テーブルにデータを追加して、PostGraphileサーバーを立ち上げれば、すぐにGraphQL API化できて呼び出せるので便利ですね。爆速でAPI開発できそうです。
PostGrahile有り無し比較
使う場合
CREATE TABLE users (
id SERIAL PRIMARY KEY,
name TEXT NOT NULL,
email TEXT NOT NULL UNIQUE
);
CREATE TABLE posts (
id SERIAL PRIMARY KEY,
title TEXT NOT NULL,
body TEXT,
author_id INTEGER REFERENCES users(id)
);
const express = require("express");
const { postgraphile } = require("postgraphile");
const app = express();
app.use(
postgraphile(
process.env.DATABASE_URL || "postgres:///my_database",
"public",
{
watchPg: true,
graphiql: true,
enhanceGraphiql: true,
}
)
);
app.listen(5000, () => {
console.log("PostGraphile server is running on http://localhost:5000/graphql");
});
使わない場合
const { gql } = require('apollo-server-express');
const typeDefs = gql`
type User {
id: ID!
name: String!
email: String!
posts: [Post!]
}
type Post {
id: ID!
title: String!
body: String
author: User!
}
type Query {
user(id: ID!): User
users: [User!]!
post(id: ID!): Post
posts: [Post!]!
}
type Mutation {
createUser(name: String!, email: String!): User!
updateUser(id: ID!, name: String, email: String): User!

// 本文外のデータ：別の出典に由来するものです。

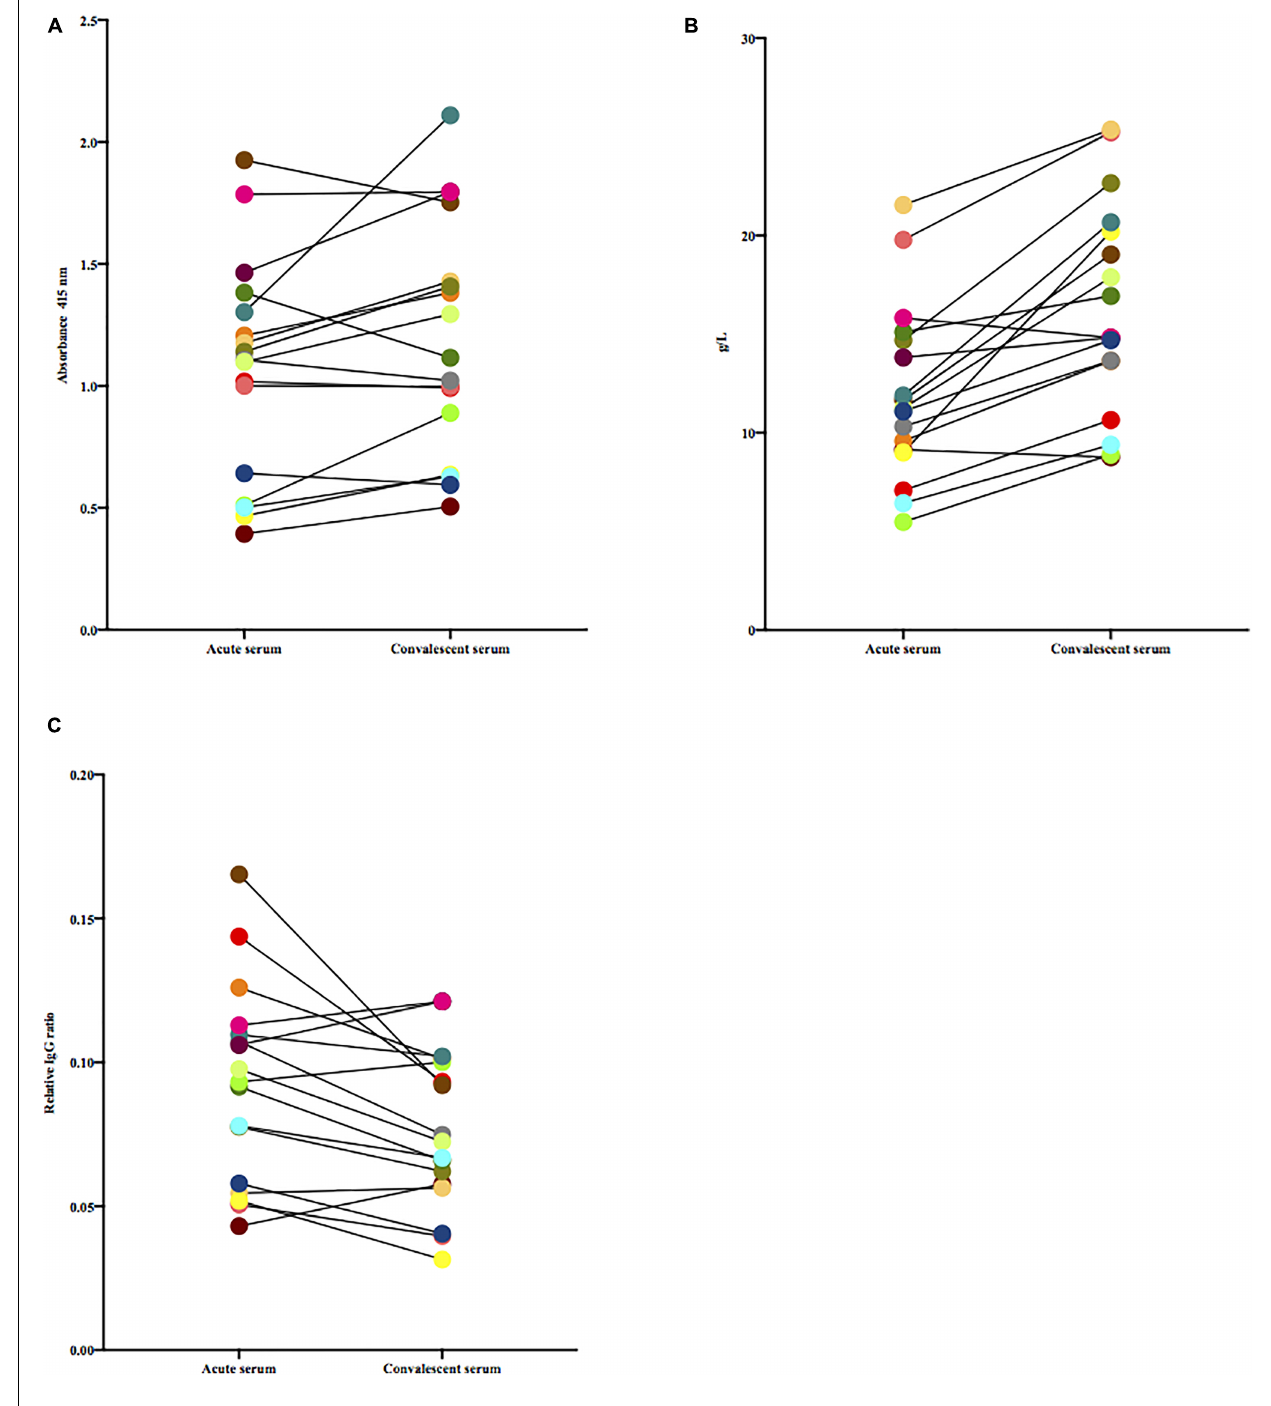
FIGURE 1 | (A) Paired acute and convalescent sera from patients were tested for the presence of antibodies toward G45 (cid:49) proteinG. Wilcoxon matched-pairs signed-rank test was used for comparisons. (B) Total levels of IgG in paired acute and convalescent sera of included patients, quantified by routine clinical procedures, were tested for difference using Wilcoxon matched-pairs signed-rank test. (C) Paired acute and convalescent sera from patients were tested for the presence of antibodies toward G45 (cid:49) proteinG, adjusted for total IgG. Wilcoxon matched-pairs signed-rank test was used to test if difference was statistically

deleteUser(id: ID!): Boolean!
createPost(title: String!, body: String, authorId: ID!): Post!
updatePost(id: ID!, title: String, body: String): Post!
deletePost(id: ID!): Boolean!
}
`;
const resolvers = {
Query: {
user: async (_, { id }, { pgClient }) => {
const result = await pgClient.query('SELECT * FROM users WHERE id = $1', [id]);
return result.rows[0];
},
users: async (_, __, { pgClient }) => {
const result = await pgClient.query('SELECT * FROM users');
return result.rows;
},
post: async (_, { id }, { pgClient }) => {
const result = await pgClient.query('SELECT * FROM posts WHERE id = $1', [id]);
return result.rows[0];
},
posts: async (_, __, { pgClient }) => {
const result = await pgClient.query('SELECT * FROM posts');
return result.rows;
},
},
Mutation: {
createUser: async (_, { name, email }, { pgClient }) => {
const result = await pgClient.query(
'INSERT INTO users(name, email) VALUES($1, $2) RETURNING *',
[name, email]
);
return result.rows[0];
},
updateUser: async (_, { id, name, email }, { pgClient }) => {
const result = await pgClient.query(
'UPDATE users SET name = COALESCE($2, name), email = COALESCE($3, email) WHERE id = $1 RETURNING *',
[id, name, email]
);
return result.rows[0];
},
deleteUser: async (_, { id }, { pgClient }) => {
const result = await pgClient.query('DELETE FROM users WHERE id = $1', [id]);
return result.rowCount > 0;
},
createPost: async (_, { title, body, authorId }, { pgClient }) => {
const result = await pgClient.query(
'INSERT INTO posts(title, body, author_id) VALUES($1, $2, $3) RETURNING *',
[title, body, authorId]
);
return result.rows[0];
},
updatePost: async (_, { id, title, body }, { pgClient }) => {
const result = await pgClient.query(
'UPDATE posts SET title = COALESCE($2, title), body = COALESCE($3, body) WHERE id = $1 RETURNING *',
[id, title, body]
);
return result.rows[0];
},
deletePost: async (_, { id }, { pgClient }) => {
const result = await pgClient.query('DELETE FROM posts WHERE id = $1', [id]);
return result.rowCount > 0;
},
},
User: {
posts: async (user, _, { pgClient }) => {
const result = await pgClient.query('SELECT * FROM posts WHERE author_id = $1', [user.id]);
return result.rows;
},
},
Post: {
author: async (post, _, { pgClient }) => {
const result = await pgClient.query('SELECT * FROM users WHERE id = $1', [post.author_id]);
return result.rows[0];
},
},
};
const express = require('express');
const { ApolloServer } = require('apollo-server-express');
const { Pool } = require('pg');
const pgClient = new Pool({
connectionString: process.env.DATABASE_URL || "postgres:///my_database",
});
const server = new ApolloServer({
typeDefs,
resolvers,
context: { pgClient },
});
const app = express();
server.applyMiddleware({ app });
app.listen({ port: 5000 }, () =>
console.log(`Server ready at http://localhost:5000${server.graphqlPath}`)
);
感想
いかがでしたでしょうか?
すぐにAPIを試作しないといけないPoCや先行開発フェーズにおいては、慣れないGraphQLのスキーマとリゾルバを定義している時間がもったいないですよね。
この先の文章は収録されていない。